Akufo-Addo has dug himself into a political hole
Ghana’s president has failed to keep a promise to end illegal ‘galamsey’ gold-mining – and protesters are not letting him forget it.
Delali Adogla-Bessa and Yaw Obrempong Ampofo in Accra
On the back of a historic election win, Ghanaian president Nana AkufoAddo made a bold declaration in 2017: “I am prepared to put my presidency on the line in the fight against galamsey”, he was quoted as saying in the state-owned Daily Graphic.
But with just three months remaining of his presidency, that boldness was nowhere to be seen. When protesters took to the streets chanting “Stop galamsey!” at least 40 of them were arrested by Akufo-Addo’s government.
Galamsey is the popular Ghanaian term for what used to be small-scale artisanal gold mining. But is now often mechanised, illegal and perceived to be clandestinely bankrolling political bigwigs. Some Ghanaians have been organising to protest against it, arguing that the practice is destroying farmlands and forests, and contaminating rivers and other sources of freshwater.
Ghana’s Water Resources Commission estimated in 2017 that 60% of the country’s water bodies were polluted.
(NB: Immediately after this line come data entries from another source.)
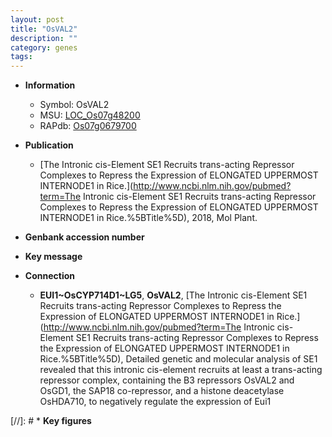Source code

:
 ```yaml
---
layout: post
title: "OsVAL2"
description: ""
category: genes
tags: 
---
```


* **Information**  
    + Symbol: OsVAL2  
    + MSU: [LOC_Os07g48200](http://rice.uga.edu/cgi-bin/ORF_infopage.cgi?orf=LOC_Os07g48200)  
    + RAPdb: [Os07g0679700](https://rapdb.dna.affrc.go.jp/locus/?name=Os07g0679700)  

* **Publication**  
    + [The Intronic cis-Element SE1 Recruits trans-acting Repressor Complexes to Repress the Expression of ELONGATED UPPERMOST INTERNODE1 in Rice.](http://www.ncbi.nlm.nih.gov/pubmed?term=The Intronic cis-Element SE1 Recruits trans-acting Repressor Complexes to Repress the Expression of ELONGATED UPPERMOST INTERNODE1 in Rice.%5BTitle%5D), 2018, Mol Plant.

* **Genbank accession number**  

* **Key message**  

* **Connection**  
    + __EUI1~OsCYP714D1~LG5__, __OsVAL2__, [The Intronic cis-Element SE1 Recruits trans-acting Repressor Complexes to Repress the Expression of ELONGATED UPPERMOST INTERNODE1 in Rice.](http://www.ncbi.nlm.nih.gov/pubmed?term=The Intronic cis-Element SE1 Recruits trans-acting Repressor Complexes to Repress the Expression of ELONGATED UPPERMOST INTERNODE1 in Rice.%5BTitle%5D),  Detailed genetic and molecular analysis of SE1 revealed that this intronic cis-element recruits at least a trans-acting repressor complex, containing the B3 repressors OsVAL2 and OsGD1, the SAP18 co-repressor, and a histone deacetylase OsHDA710, to negatively regulate the expression of Eui1

[//]: # * **Key figures**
It said that illegal mining is a leading cause of this pollution – thanks to the dumping of silt and hazardous materials like mercury and cyanide that are used in unregulated gold processing – along with industrial waste and household waste disposal. The problem is especially pronounced in the resource-rich south-west river basin.
“The water is like oil,” says fisherman Phillip Abambe in the fishing village of Sanwoma, along the Ankobra River. “The fish can’t survive in it.”
Toxic techniques
An estimated 85% of small-scale mining in Ghana is considered to be illegal and/ or informal. This figure has expanded dramatically over the past two decades. Many protesters believe that this expansion has been driven by people with ties to the political elite, who they allege clandestinely employ artisanal miners or buy their processed gold. This, protesters add, explains why the government has been so reluctant to take real action. Ghanaian law sets a minimum 15-year jail term for engaging in illegal mining, but it is rarely enforced.
Rural Ghanaians are drawn to small-scale mining because it tends to fetch more income than farming or other informal work, especially given the recent increase in gold prices. An ounce of gold is now worth $2,600 on the international market, compared with $1,200 in 2014. Artisanal miners are often paid as much as 70% of global market prices, which is a lot more than one can say for cash crops like coffee.
But digging for gold comes with the unseen danger of heavy metal pollution. To extract gold from the dirt they dig up, miners add mercury. Gold ore binds to mercury to form an amalgam of both elements. To recover the gold from that amalgam, the miners heat it, expelling toxic mercury vapours into the air.
“I am prepared to put my presidency on the line in the fight against galamsey”
“The heavy metals go into the water bodies. They go into the air as vaporised mercury and into the soil,” says Enyonam Gbadago, a scientist with the NGO Pure Earth Ghana, which studies polluted rivers and food systems. Exposure to heavy metal pollutants is associated with congenital defects in human beings, among other health dangers.
Ghanaian authorities have sometimes shut down water treatment plants after learning that their water sources are heavily polluted. The recent wave of antigalamsey protests were partly sparked by a water shortage in the historically significant towns of Cape Coast and Elmina due to polluted rivers.
Even before the protests, galamsey caught the attention of some workers’ unions, which announced protest strikes. “The fact that unions are striking over environmental issues rather than traditional labour concerns underscores the severity of the illegal mining crisis,” Bernard Owusu, chairman of the Trades Union Congress, tells The Continent.
Akufo-Addo has yet to speak publicly about the renewed uproar over galamsey, but he met the largest coalition of unions and convinced the workers’ leaders to call off the planned nationwide strikes. A statement from his office said he was committed to ending illegal mining, citing another planned deployment of soldiers to crackdown on illegal miners and a move to reverse a law his government passed to allow mining in forest reserves.